Vous faites un feu de bois, l’odeur est là, les flammes aussi… mais la chaleur, elle, manque cruellement. Vous vous surprenez à vous approcher davantage, à rallumer régulièrement. Et pourtant, le bois brûle bien. Alors, pourquoi cette sensation de froid ?
Une erreur fréquente : brûler du bois pas assez sec
C’est l’un des pièges les plus communs : utiliser du bois insuffisamment sec. Un bois humide ou « vert » contient encore une grande quantité d’eau – souvent plus de 30 %. Or, avant de produire de la chaleur, ce bois doit d’abord évaporer toute cette humidité.
Résultat : au lieu de chauffer votre maison, l’énergie part en vapeur. Vous brûlez plus… pour moins de chaleur.
Comment savoir si votre bois est assez sec ?
- Temps de séchage : le bois doit sécher entre 18 et 24 mois.
- Humidité idéale : un taux d’humidité inférieur à 20 % est recommandé.
- Apparence : il est plus clair, fendillé aux extrémités, et émet un bruit sec quand on tape deux bûches entre elles.
- Test à faire : un bois humide dégage peu de flammes, fume abondamment et produit de la suie sur la vitre de l’insert.
Vous pouvez aussi utiliser un humidimètre (disponible dès 15 € en magasin de bricolage) pour mesurer exactement le taux d’humidité.
Quel bois choisir pour une chaleur optimale ?
Ce ne sont pas toutes les essences qui valent le même rendement. Certains bois brûlent lentement, d’autres s’enflamment très vite mais chauffent moins. Voici les meilleurs choix :
- Chêne, hêtre, charme : bois durs, à très bon rendement calorifique. Idéal pour un feu prolongé qui chauffe bien.
- Frêne : bon compromis entre facilité d’allumage et puissance calorifique.
- Érable ou bouleau : brûlent rapidement, parfaits pour démarrer, mais moins efficaces pour la chaleur à long terme.
Le stockage change tout
Un bon bois mal stocké devient inutile. L’humidité ambiante ou le contact avec le sol peuvent ruiner des mois de séchage.
Quelques règles à suivre :
- Empiler le bois surélevé sur des palettes ou des bastaings pour qu’il ne touche pas directement la terre.
- Laisser circuler l’air : ne pas bâcher totalement le tas.

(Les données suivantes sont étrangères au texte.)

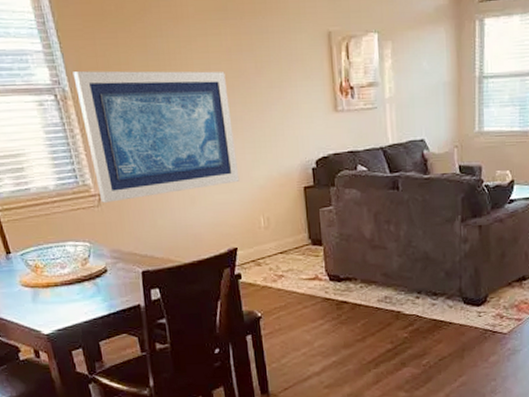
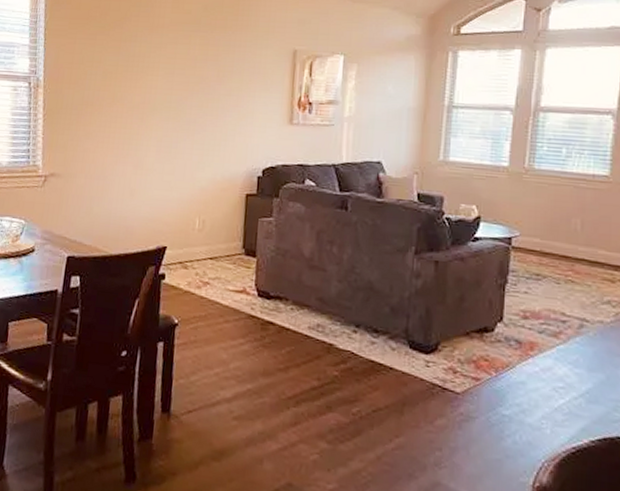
wall art: present [73,70,240,203] -> none [45,64,187,185]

Idéalement, couvrir le dessus et laisser les côtés ouverts.
- Stocker à l’extérieur mais à l’abri de la pluie directe : sous un auvent, un abri bois ou un préau.

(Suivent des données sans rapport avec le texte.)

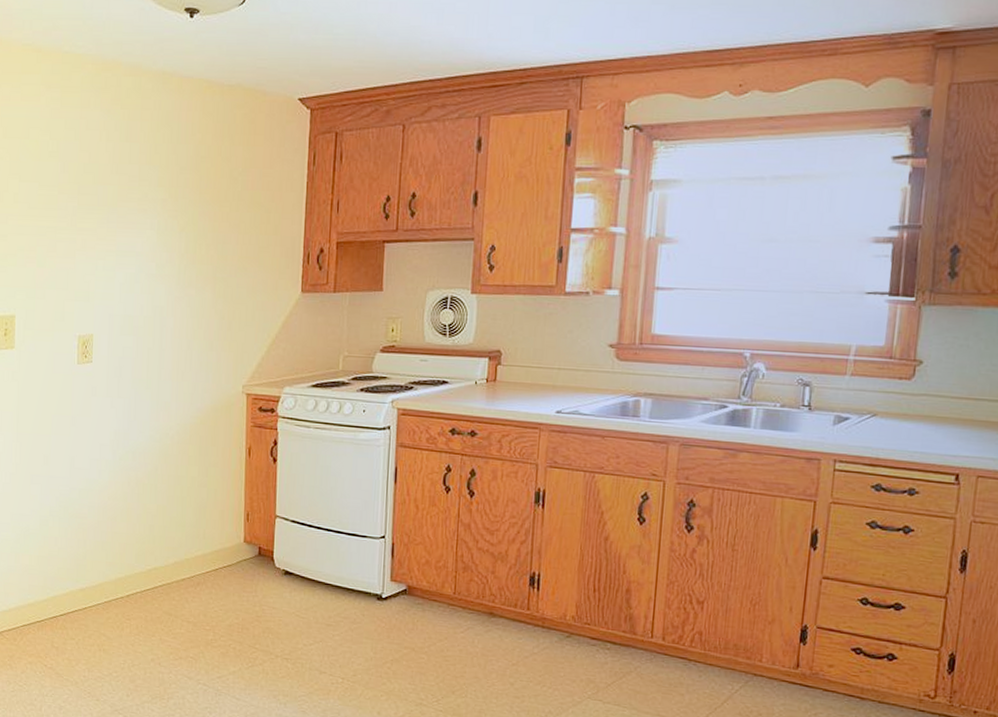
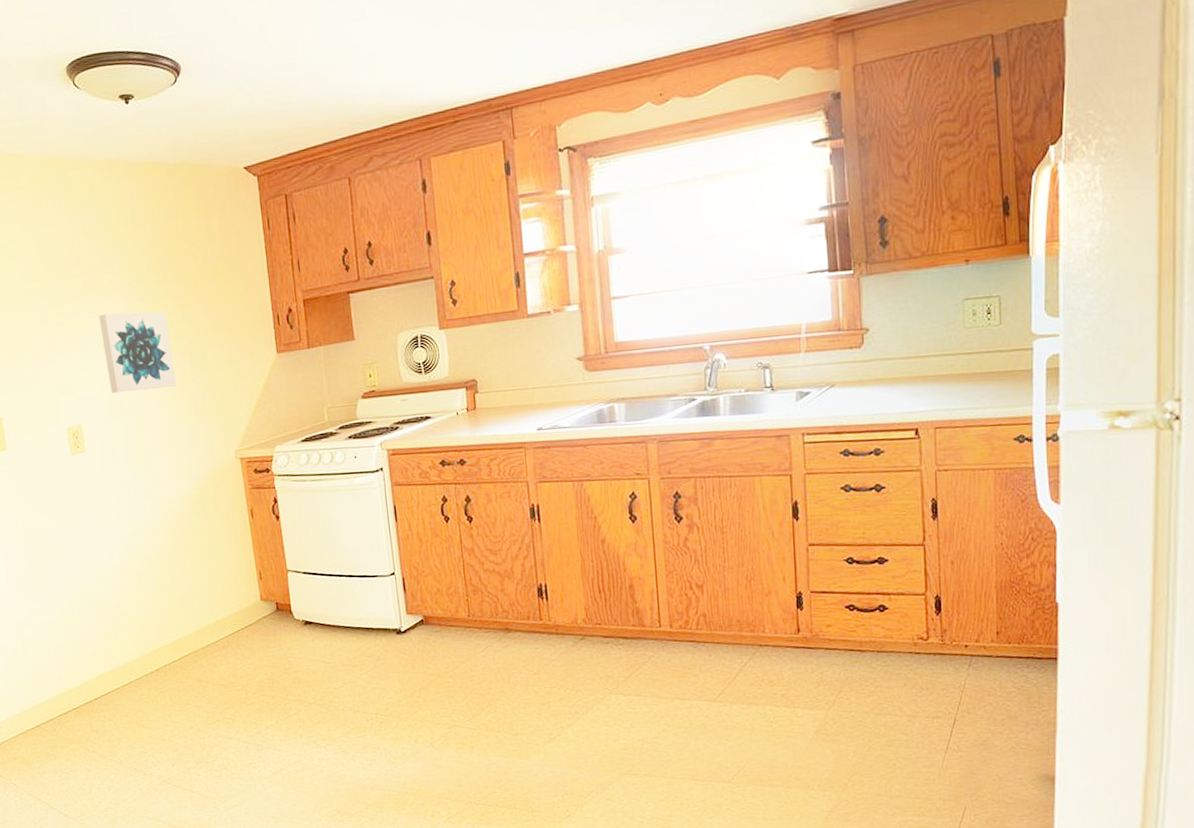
wall art: none [127,227,196,310] -> present [98,311,176,394]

Allumer mieux pour chauffer plus
La façon dont vous démarrez votre feu influence aussi la chaleur produite. Une erreur fréquente ? Empiler le bois en pyramide avec du papier journal dessous, qui s’éteint facilement.
Essayez plutôt la méthode inversée : mettez les grosses bûches en bas, puis les moyennes, les petites, et enfin l’allume-feu en haut. Le feu descend progressivement, chauffe mieux, et produit moins de fumée.

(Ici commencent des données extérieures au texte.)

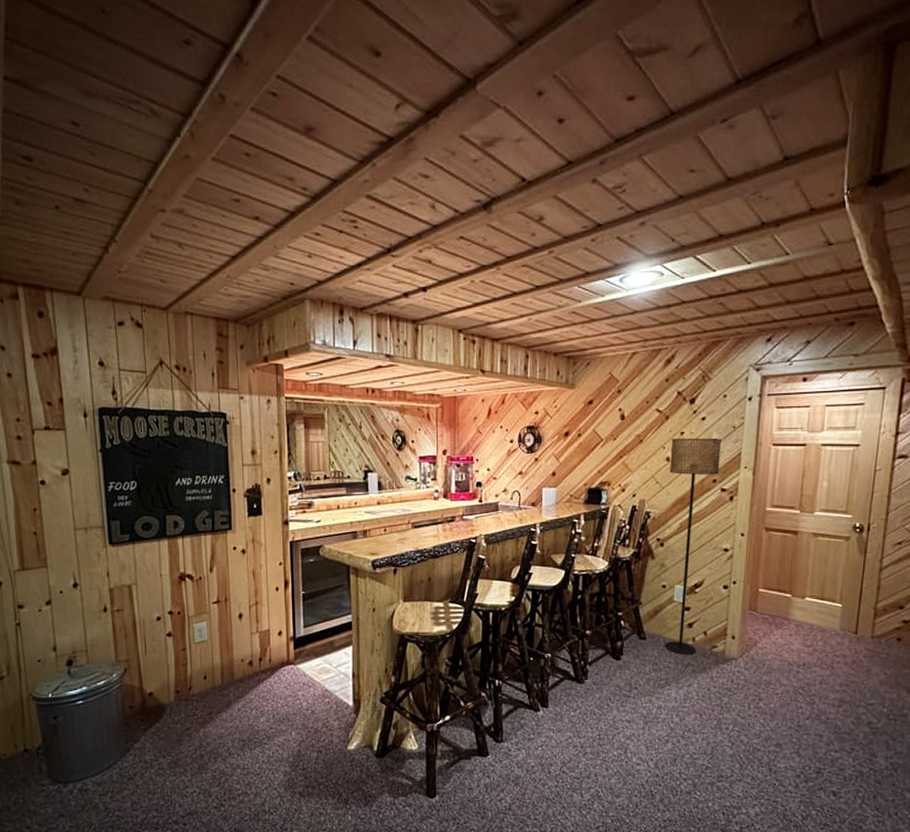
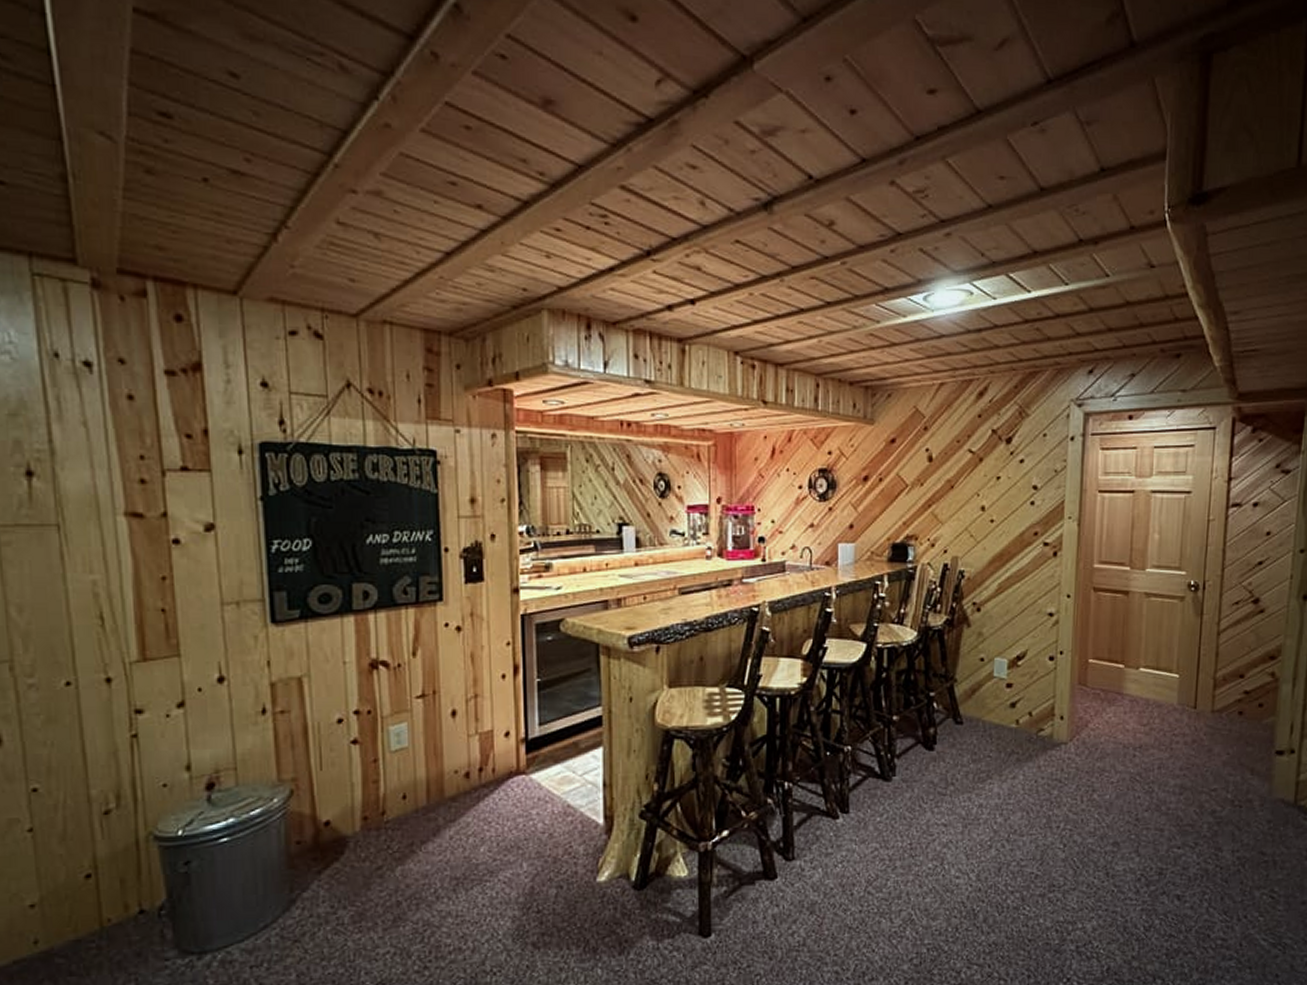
floor lamp: present [664,438,721,655] -> none [984,484,1042,741]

En résumé : plus qu’une flamme, un combustible adapté
Si votre feu ne chauffe pas, ce n’est pas qu’une baisse de température extérieure… c’est souvent le bois lui-même qui est en cause. Trop humide, mal choisi ou mal stocké, il brûle sans vraiment chauffer.
Prenez le temps de vérifier vos bûches, de les laisser sécher correctement, et de bien les entreposer. Votre confort – et vos factures de chauffage – en seront transformés.